The terms of that offer are:
- if you pay in 100€ you will get additionally 100€ betting money for free
- you have to be a new customer
- you have to bet twice on a bet with a quote of min. Quote of 3,00 (!)
- you have 90 days time for that
- real money and your bonus money will be accounted separately (?)
- money you made with the bonus money can’t be transferred to the real money account (???)
- no long-term bets
(???) Really, whats the point then guys? The fake money you gave me should stay in a fake account you gave me untill I have lost it on some low probability bets? Then the sunk cost fallacy kicks in and I want to win my lost money back and you have created a new customer? Really? Is that your plan? Conclusion for me: always read the fine print!
But I still want to make the math on that:
You have to bet twice on a min. 3,00 quote. A 3,00 quote means that if you bet 100 € you will get your money back x 3,00 if you are right. Translated into a probability these means a 33% of likelihood (according to the link below).

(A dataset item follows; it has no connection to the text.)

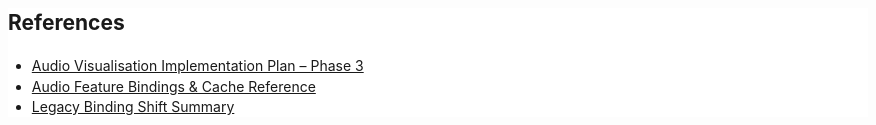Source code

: ## References
- [Audio Visualisation Implementation Plan – Phase 3](./audio-visualisation-plan-3.md#phase-3--cache-intents--diagnostics)
- [Audio Feature Bindings & Cache Reference](../docs/audio-feature-bindings.md)
- [Legacy Binding Shift Summary](./legacybindingshiftplan.md)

When you win twice you will get 100€ * 3 * 3 = 900€ back of which 800€ is your profit.
When you win twice you will get 200€ * 3 * 3 = 1800€ back of which 1700€ is your profit.
The odds for that in both cases are 1 * 0,33 * 0,33 = ~11%
So basically you could buy a bet worth 188,89€ for 100€, … basically .
(if you found some mistakes, or you would calculate something different please inform me!)